Socket sock = new Socket(AddressFamily.InterNetwork, SocketType.Stream, ProtocolType.Tcp);
sock.SetSocketOption(System.Net.Sockets.SocketOptionLevel.Socket,SocketOptionName.ReceiveTimeout,0);
sock.SetSocketOption(System.Net.Sockets.SocketOptionLevel.Socket,SocketOptionName.SendTimeout,0);           
LingerOption lingerOption = new LingerOption (true, 1); 
sock.SetSocketOption(System.Net.Sockets.SocketOptionLevel.Socket,SocketOptionName.Linger, lingerOption );
sock.Blocking =  true;

try
{
    sock.Connect(_dostHostEp);
}
catch(SocketException e)                     
{                                       
    sock.Close();
    throw new Exception("Connection error (" + _dostHostEp.Address + ":" + _dostHostEp.Port + ")" + e.Message);             
}

try    
{
    sock.Send(Encoding.UTF8.GetBytes(message));                             
}
catch(SocketException e)
{                   
    sock.Close();               
    throw new Exception("Error while sending message to (" + _dostHostEp.Address + ":" + _dostHostEp.Port + ")" + e.Message);               
}

Why do you insist to get the 2031 bytes in one chunk?

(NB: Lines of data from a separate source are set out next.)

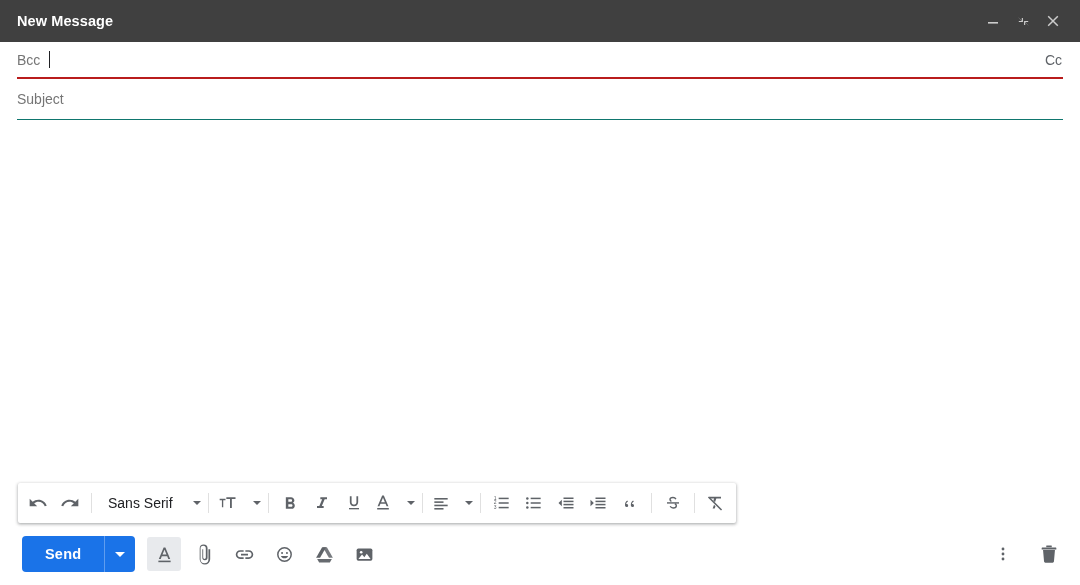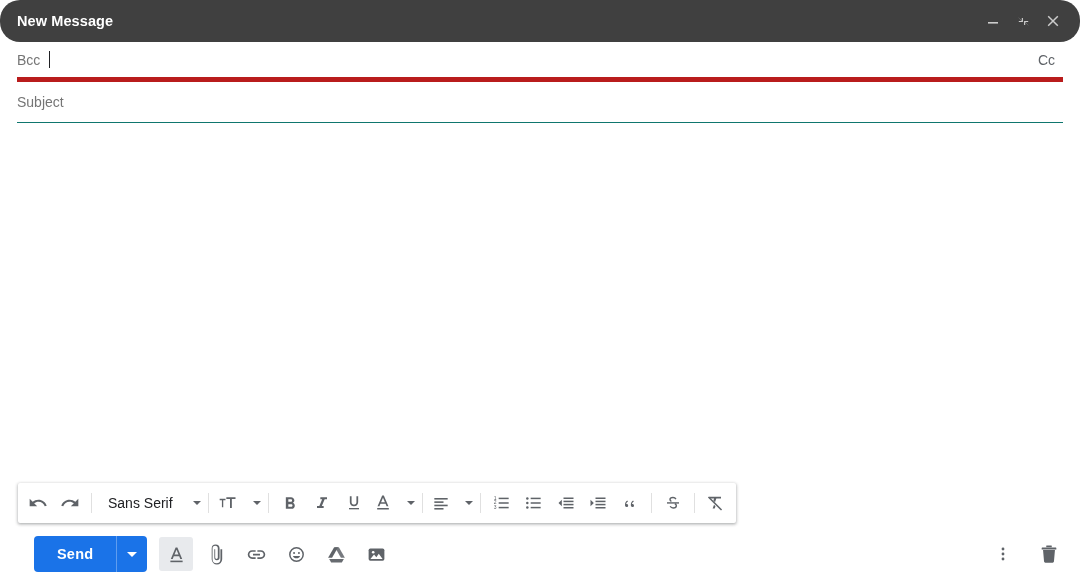--- a/index.html
+++ b/index.html
@@ -27,21 +27,20 @@
   
   .titlebar {
     height: 42px;
     background: #404040;
     display: flex;
     align-items: center;
     justify-content: space-between;
     padding: 0 13px 0 17px;
     box-sizing: border-box;
     flex: 0 0 auto;
-    border-radius: 20px;
   }
   .titlebar-title {
     color: #ffffff;
     font-size: 14.5px;
     font-weight: bold;
     letter-spacing: 0.1px;
     line-height: 1;
   }
   .titlebar-controls {
     display: flex;
@@ -69,21 +68,21 @@
     position: relative;
     height: 36px;
     display: flex;
     align-items: center;
     font-size: 14px;
     color: #5f6368;
   }
   .field-row.to-row { height: 35px; margin-top: 9px; }
   .field-row.bcc-row {
     height: 35px;
-    border-bottom: 5px solid #b91c1c;
+    border-bottom: 2px solid #b91c1c;
   }
   .field-row.subject-row {
     height: 40px;
     border-bottom: 1px solid #0f766e;
   }
   .field-label {
     color: #5f6368;
     font-size: 14px;
     line-height: 1;
     white-space: nowrap;
@@ -92,21 +91,21 @@
   .caret {
     display: inline-block;
     width: 1px;
     height: 17px;
     background: #202124;
     margin-left: 9px;
     vertical-align: middle;
   }
   .cc-link {
     position: absolute;
-    right: 8px;
+    right: 1px;
     top: 50%;
     transform: translateY(-50%);
     font-size: 14px;
     color: #5f6368;
     cursor: pointer;
   }
 
   
   .body-area {
     flex: 1 1 auto;
@@ -168,21 +167,21 @@
     display: inline-block;
     flex: 0 0 auto;
   }
 
   
   .action-bar {
     flex: 0 0 auto;
     height: 62px;
     display: flex;
     align-items: center;
-    padding: 0 14px 0 34px;
+    padding: 0 14px 0 22px;
     box-sizing: border-box;
     justify-content: space-between;
   }
   .action-left {
     display: flex;
     align-items: center;
   }
   .send-group {
     display: flex;
     align-items: stretch;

Rather, you'd have to read the data at the receiver side until data exists. This means that for example you read a chunk of 1800 bytes, another chunk of 231 bytes and then 0 bytes which means end of the data.

I've always considered sending data without a well defined end character bad practice. I would personally recommend doing the following:

As the sender, prepend the message with an STX-Character (0x02) and append the ETX-Character (0x03).

The receiver should recognize STX as the start of a new message and then read (blocking?) until an ETX is received. If no ETX is received in reasonable time, there was a problem reading the entire message.

You don't need to use STX and ETX, you might also use \\r\\n or anything that is not part of your message itself.

If you do not use a well defined end of message, the reader will never know when to stop reading and you will mess up your communication.

One sample case I've indentified as problematic:

The sender sends two messages one after the other. Without an EndOfMessage-character, the receiver will try to read this as one single message. With an EOM, the receiver can split the two messages and handle them both.